The following post is taken from my book, Start With Your Sock Drawer: The Simple Guide to Living a Less Cluttered Life. You can buy a copy for yourself at Amazon.
It’s a great privilege to be invited into someone’s home. Over the years I have heard so many explanations, often very personal, as to why our homes can become overcrowded with belongings that we no longer want or need – and for every reason we have for hanging on to these objects, I have a method to help you move them on and free up your space, helping you to let go.
The problem: I inherited it!
The chair’s not really my style and I haven’t got anywhere to put it, but I can’t get rid of it because my aunt left it to me in her will – it’s sentimental.
So many times a client will explain the presence of a random piece of furniture or ornament in their home by detailing how it was handed down to them, given by or inherited from a much-loved relative. We often feel obliged to hold onto such pieces, including clothes and knick-knacks, and believe that we could not bear to be parted from them. We can find ourselves filling cupboards, boxes and lofts with a whole host of possessions that won’t see the light of day because they do not suit our tastes – and yet we feel that we must hang on to them. Don’t get me wrong, I’m not suggesting that we have a ruthless cull of everything that we have inherited. Many of us have a few treasured items, often photos or jewellery that we love having on display or wearing; they bring us happy memories, suit our style and are a positive presence in our lives. These belongings are not the problem – what I’m talking about is the cupboard-hogging, space-stealing ‘stuff’ that is crowding corners and dragging us down.
Simple steps to a solution
When I lost my mum three years ago, I knew that going through her possessions would be a hard task, but for me it was something better faced sooner rather than later. I knew that the longer I left it, the harder I would find it to part with her possessions. To break down the task of dealing with this mountain of belongings, I mentally put each item into one of three categories:
- Objects that I genuinely loved and would treasure.
- Items I would feel guilty about parting with but didn’t feel a huge attachment to.
- Belongings that I felt little attachment to and could easily part with.

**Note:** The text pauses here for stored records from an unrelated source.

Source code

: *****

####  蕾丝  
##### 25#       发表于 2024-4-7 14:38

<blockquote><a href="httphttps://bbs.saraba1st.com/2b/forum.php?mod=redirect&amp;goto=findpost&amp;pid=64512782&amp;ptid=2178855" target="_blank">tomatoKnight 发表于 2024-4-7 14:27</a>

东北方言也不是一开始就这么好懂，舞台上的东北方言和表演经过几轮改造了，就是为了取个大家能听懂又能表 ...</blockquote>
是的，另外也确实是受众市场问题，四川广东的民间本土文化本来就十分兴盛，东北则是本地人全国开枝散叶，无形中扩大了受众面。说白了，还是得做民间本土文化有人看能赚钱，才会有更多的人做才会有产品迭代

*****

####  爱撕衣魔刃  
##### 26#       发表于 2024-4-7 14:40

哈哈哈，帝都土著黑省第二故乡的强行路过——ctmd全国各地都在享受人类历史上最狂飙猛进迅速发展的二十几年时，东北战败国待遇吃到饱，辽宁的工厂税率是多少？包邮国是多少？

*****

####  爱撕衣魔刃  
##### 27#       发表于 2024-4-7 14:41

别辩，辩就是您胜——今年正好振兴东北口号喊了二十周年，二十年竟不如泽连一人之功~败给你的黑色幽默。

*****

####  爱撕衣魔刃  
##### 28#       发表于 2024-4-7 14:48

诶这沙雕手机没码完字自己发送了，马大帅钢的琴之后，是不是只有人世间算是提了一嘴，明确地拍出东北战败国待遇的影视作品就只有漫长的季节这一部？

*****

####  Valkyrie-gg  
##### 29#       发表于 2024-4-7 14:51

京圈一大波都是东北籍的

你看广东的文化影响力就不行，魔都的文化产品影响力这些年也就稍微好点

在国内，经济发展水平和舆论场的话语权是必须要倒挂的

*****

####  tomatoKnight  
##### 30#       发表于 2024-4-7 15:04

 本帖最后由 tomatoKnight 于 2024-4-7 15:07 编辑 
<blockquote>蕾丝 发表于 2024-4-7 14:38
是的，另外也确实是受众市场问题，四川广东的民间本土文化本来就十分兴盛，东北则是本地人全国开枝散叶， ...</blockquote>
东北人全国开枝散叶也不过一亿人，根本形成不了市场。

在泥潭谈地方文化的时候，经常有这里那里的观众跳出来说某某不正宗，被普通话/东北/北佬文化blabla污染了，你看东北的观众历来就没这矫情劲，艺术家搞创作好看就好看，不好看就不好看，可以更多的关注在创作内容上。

It would have been easy just to hang on to those items in the middle category, but deep down I knew this wasn’t the solution. So, instead, I asked myself a series of questions and acted immediately on my responses. Try doing the same with any inherited belongings you are unsure of, being mindful to focus fond thoughts and memories on those items you truly love rather than automatically attaching sentimentality to every item. Pop Post-It notes on everything you are planning on keeping. This will help you to visualise how much you need to find space for. If the room becomes a sea of little yellow squares then you need to re-think some choices!